PAGE EXCERPT: Begin

Amazon S3 — Object Storage

Overview

Amazon S3 (Simple Storage Service) is object storage — a fundamentally different model from block storage (EBS) and file storage (EFS). In object storage, each piece of data is a flat, self-contained object with a key, a value (the data), and metadata. There is no hierarchy, no filesystem, no inodes. The slash in a key like logs/2025/01/app.log is just a character in a string — S3 uses it to simulate folder-like prefixes in the console, but the underlying model has no directories.

S3 stores objects in buckets. Bucket names are globally unique across all AWS accounts worldwide. A bucket lives in a single AWS region. Objects can be up to 5 TB in size. There is no limit on the number of objects or total storage in a bucket.

Durability and Availability

S3 Standard provides 11 nines of durability — 99.999999999%. AWS achieves this by storing each object redundantly across a minimum of three Availability Zones within a region. Losing data from S3 Standard requires simultaneous, independent failure across three physically separated data centres — a scenario AWS designs against with multiple layers of hardware redundancy and continuous integrity checking.

PAGE EXCERPT: End

§ PROBLEM 1
Reproduce the part of the S3 page that opens with the words containing "Amazon S3 (Simple" and closes with "has no directories.", switching "inodes" to "index nodes".

LISTED ENTRIES: Begin

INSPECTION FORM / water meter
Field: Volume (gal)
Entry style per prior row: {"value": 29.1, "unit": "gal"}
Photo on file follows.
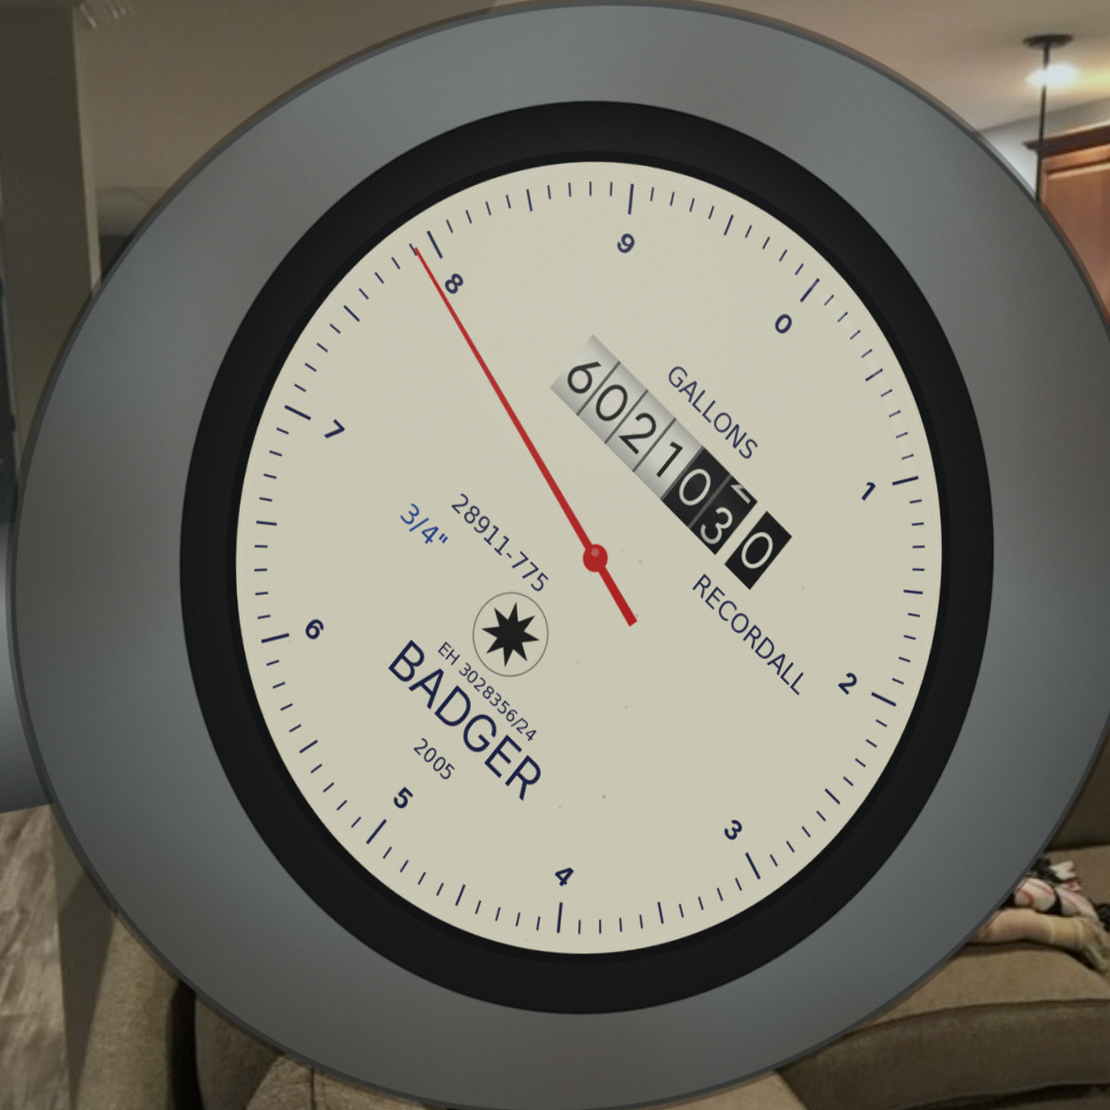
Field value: {"value": 6021027.9, "unit": "gal"}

LISTED ENTRIES: End

§ PROBLEM 2
List every line of the records that contains the string "value".

§ EXERCISE SOLUTION 1
Amazon S3 (Simple Storage Service) is object storage — a fundamentally different model from block storage (EBS) and file storage (EFS). In object storage, each piece of data is a flat, self-contained object with a key, a value (the data), and metadata. There is no hierarchy, no filesystem, no index nodes. The slash in a key like logs/2025/01/app.log is just a character in a string — S3 uses it to simulate folder-like prefixes in the console, but the underlying model has no directories.

§ EXERCISE SOLUTION 2
Entry style per prior row: {"value": 29.1, "unit": "gal"}
Field value: {"value": 6021027.9, "unit": "gal"}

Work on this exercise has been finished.